Data excerpts
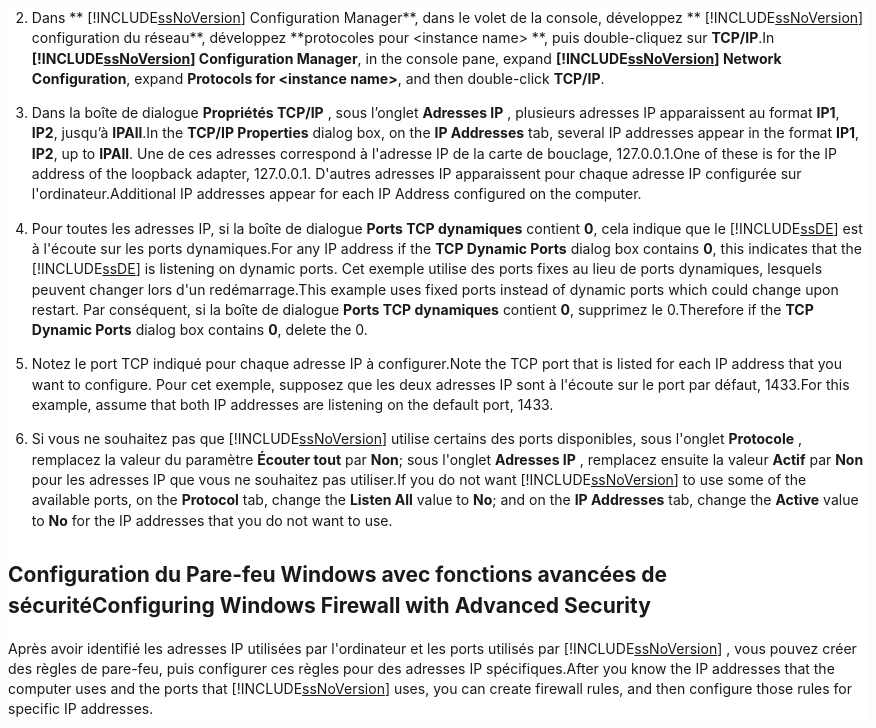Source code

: 2.  <span data-ttu-id="86c46-143">Dans \*\* [!INCLUDE[ssNoVersion](../../includes/ssnoversion-md.md)] Configuration Manager**, dans le volet de la console, développez \*\* [!INCLUDE[ssNoVersion](../../includes/ssnoversion-md.md)] configuration du réseau**, développez \*\*protocoles pour \<instance name> \*\*, puis double-cliquez sur **TCP/IP**.</span><span class="sxs-lookup"><span data-stu-id="86c46-143">In **[!INCLUDE[ssNoVersion](../../includes/ssnoversion-md.md)] Configuration Manager**, in the console pane, expand **[!INCLUDE[ssNoVersion](../../includes/ssnoversion-md.md)] Network Configuration**, expand **Protocols for \<instance name>**, and then double-click **TCP/IP**.</span></span>  
  
3.  <span data-ttu-id="86c46-144">Dans la boîte de dialogue **Propriétés TCP/IP** , sous l’onglet **Adresses IP** , plusieurs adresses IP apparaissent au format **IP1**, **IP2**, jusqu’à **IPAll**.</span><span class="sxs-lookup"><span data-stu-id="86c46-144">In the **TCP/IP Properties** dialog box, on the **IP Addresses** tab, several IP addresses appear in the format **IP1**, **IP2**, up to **IPAll**.</span></span> <span data-ttu-id="86c46-145">Une de ces adresses correspond à l'adresse IP de la carte de bouclage, 127.0.0.1.</span><span class="sxs-lookup"><span data-stu-id="86c46-145">One of these is for the IP address of the loopback adapter, 127.0.0.1.</span></span> <span data-ttu-id="86c46-146">D'autres adresses IP apparaissent pour chaque adresse IP configurée sur l'ordinateur.</span><span class="sxs-lookup"><span data-stu-id="86c46-146">Additional IP addresses appear for each IP Address configured on the computer.</span></span>  
  
4.  <span data-ttu-id="86c46-147">Pour toutes les adresses IP, si la boîte de dialogue **Ports TCP dynamiques** contient **0**, cela indique que le [!INCLUDE[ssDE](../../includes/ssde-md.md)] est à l'écoute sur les ports dynamiques.</span><span class="sxs-lookup"><span data-stu-id="86c46-147">For any IP address if the **TCP Dynamic Ports** dialog box contains **0**, this indicates that the [!INCLUDE[ssDE](../../includes/ssde-md.md)] is listening on dynamic ports.</span></span> <span data-ttu-id="86c46-148">Cet exemple utilise des ports fixes au lieu de ports dynamiques, lesquels peuvent changer lors d'un redémarrage.</span><span class="sxs-lookup"><span data-stu-id="86c46-148">This example uses fixed ports instead of dynamic ports which could change upon restart.</span></span> <span data-ttu-id="86c46-149">Par conséquent, si la boîte de dialogue **Ports TCP dynamiques** contient **0**, supprimez le 0.</span><span class="sxs-lookup"><span data-stu-id="86c46-149">Therefore if the **TCP Dynamic Ports** dialog box contains **0**, delete the 0.</span></span>  
  
5.  <span data-ttu-id="86c46-150">Notez le port TCP indiqué pour chaque adresse IP à configurer.</span><span class="sxs-lookup"><span data-stu-id="86c46-150">Note the TCP port that is listed for each IP address that you want to configure.</span></span> <span data-ttu-id="86c46-151">Pour cet exemple, supposez que les deux adresses IP sont à l'écoute sur le port par défaut, 1433.</span><span class="sxs-lookup"><span data-stu-id="86c46-151">For this example, assume that both IP addresses are listening on the default port, 1433.</span></span>  
  
6.  <span data-ttu-id="86c46-152">Si vous ne souhaitez pas que [!INCLUDE[ssNoVersion](../../includes/ssnoversion-md.md)] utilise certains des ports disponibles, sous l'onglet **Protocole** , remplacez la valeur du paramètre **Écouter tout** par **Non**; sous l'onglet **Adresses IP** , remplacez ensuite la valeur **Actif** par **Non** pour les adresses IP que vous ne souhaitez pas utiliser.</span><span class="sxs-lookup"><span data-stu-id="86c46-152">If you do not want [!INCLUDE[ssNoVersion](../../includes/ssnoversion-md.md)] to use some of the available ports, on the **Protocol** tab, change the **Listen All** value to **No**; and on the **IP Addresses** tab, change the **Active** value to **No** for the IP addresses that you do not want to use.</span></span>  
  
## <a name="configuring-windows-firewall-with-advanced-security"></a><span data-ttu-id="86c46-153">Configuration du Pare-feu Windows avec fonctions avancées de sécurité</span><span class="sxs-lookup"><span data-stu-id="86c46-153">Configuring Windows Firewall with Advanced Security</span></span>  
 <span data-ttu-id="86c46-154">Après avoir identifié les adresses IP utilisées par l'ordinateur et les ports utilisés par [!INCLUDE[ssNoVersion](../../includes/ssnoversion-md.md)] , vous pouvez créer des règles de pare-feu, puis configurer ces règles pour des adresses IP spécifiques.</span><span class="sxs-lookup"><span data-stu-id="86c46-154">After you know the IP addresses that the computer uses and the ports that [!INCLUDE[ssNoVersion](../../includes/ssnoversion-md.md)] uses, you can create firewall rules, and then configure those rules for specific IP addresses.</span></span>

- **TASK BRIEF**
Set down exactly and only the lines from the start of the entries above through the line containing "then double-click **TCP/IP**.</span></span>", both ends included, omitting the pictures.

- **RESULT OF THIS TASK**
Source code

: 2.  <span data-ttu-id="86c46-143">Dans \*\* [!INCLUDE[ssNoVersion](../../includes/ssnoversion-md.md)] Configuration Manager**, dans le volet de la console, développez \*\* [!INCLUDE[ssNoVersion](../../includes/ssnoversion-md.md)] configuration du réseau**, développez \*\*protocoles pour \<instance name> \*\*, puis double-cliquez sur **TCP/IP**.</span><span class="sxs-lookup"><span data-stu-id="86c46-143">In **[!INCLUDE[ssNoVersion](../../includes/ssnoversion-md.md)] Configuration Manager**, in the console pane, expand **[!INCLUDE[ssNoVersion](../../includes/ssnoversion-md.md)] Network Configuration**, expand **Protocols for \<instance name>**, and then double-click **TCP/IP**.</span></span>  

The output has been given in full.